STS-135 was the 135th and final mission of the American Space Shuttle program. It used the orbiter Atlantis and hardware processed for the STS-335 contingency mission, not flown. STS-135 launched on 8 July 2011, landed on 21 July 2011, following a one-day mission extension; the four-person crew was the smallest of any shuttle mission since STS-6 in April 1983. The mission's primary cargo was the Multi-Purpose Logistics Module Raffaello and a Lightweight Multi-Purpose Carrier, which were delivered to the International Space Station; the flight of Raffaello marked the only time that Atlantis carried an MPLM. Although the mission was authorized, it had no appropriation in the NASA budget, raising questions about whether the mission would fly. On 20 January 2011, program managers changed STS-335 to STS-135 on the flight manifest; this allowed for training and other mission specific preparations. On 13 February 2011, program managers told their workforce that STS-135 would fly regardless of the funding situation via a continuing resolution.
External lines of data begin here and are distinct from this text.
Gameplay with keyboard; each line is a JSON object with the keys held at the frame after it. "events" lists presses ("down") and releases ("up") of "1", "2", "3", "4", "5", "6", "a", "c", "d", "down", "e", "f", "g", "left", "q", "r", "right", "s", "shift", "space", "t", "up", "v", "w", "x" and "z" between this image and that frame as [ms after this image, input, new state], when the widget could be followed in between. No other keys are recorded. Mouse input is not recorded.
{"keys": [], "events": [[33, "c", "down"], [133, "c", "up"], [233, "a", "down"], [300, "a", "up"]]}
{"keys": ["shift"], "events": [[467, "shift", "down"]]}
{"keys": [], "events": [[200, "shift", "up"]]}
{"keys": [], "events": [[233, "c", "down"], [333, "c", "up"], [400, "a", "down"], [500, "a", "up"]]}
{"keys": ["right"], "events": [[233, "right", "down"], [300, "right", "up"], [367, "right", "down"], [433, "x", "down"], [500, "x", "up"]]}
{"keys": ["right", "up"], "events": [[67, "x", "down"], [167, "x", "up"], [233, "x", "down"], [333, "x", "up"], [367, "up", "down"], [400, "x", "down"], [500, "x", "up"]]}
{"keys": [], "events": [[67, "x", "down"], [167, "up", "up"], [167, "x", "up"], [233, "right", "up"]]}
Until this point, there had been no official references to the STS-135 mission in NASA documentation for the general public. During an address at the Marshall Space Flight Center on 16 November 2010, NASA administrator Charles Bolden said that the agency needed to fly STS-135 to the station in 2011 due to possible delays in the development of commercial rockets and spacecraft designed to transport cargo to the ISS. "We are hoping to fly a third shuttle mission in June 2011, what everybody calls the launch-on-need mission...and that's needed to the risk for the development time for commercial cargo," Bolden said. The mission was included in NASA's 2011 authorization, signed into law on 11 October 2010, but funding remained dependent on a subsequent appropriations bill. United Space Alliance signed a contract extension for the mission, along with STS-134; the federal budget approved in April 2011 called for $5.5 billion for NASA's space operations division, including the shuttle and space station programs.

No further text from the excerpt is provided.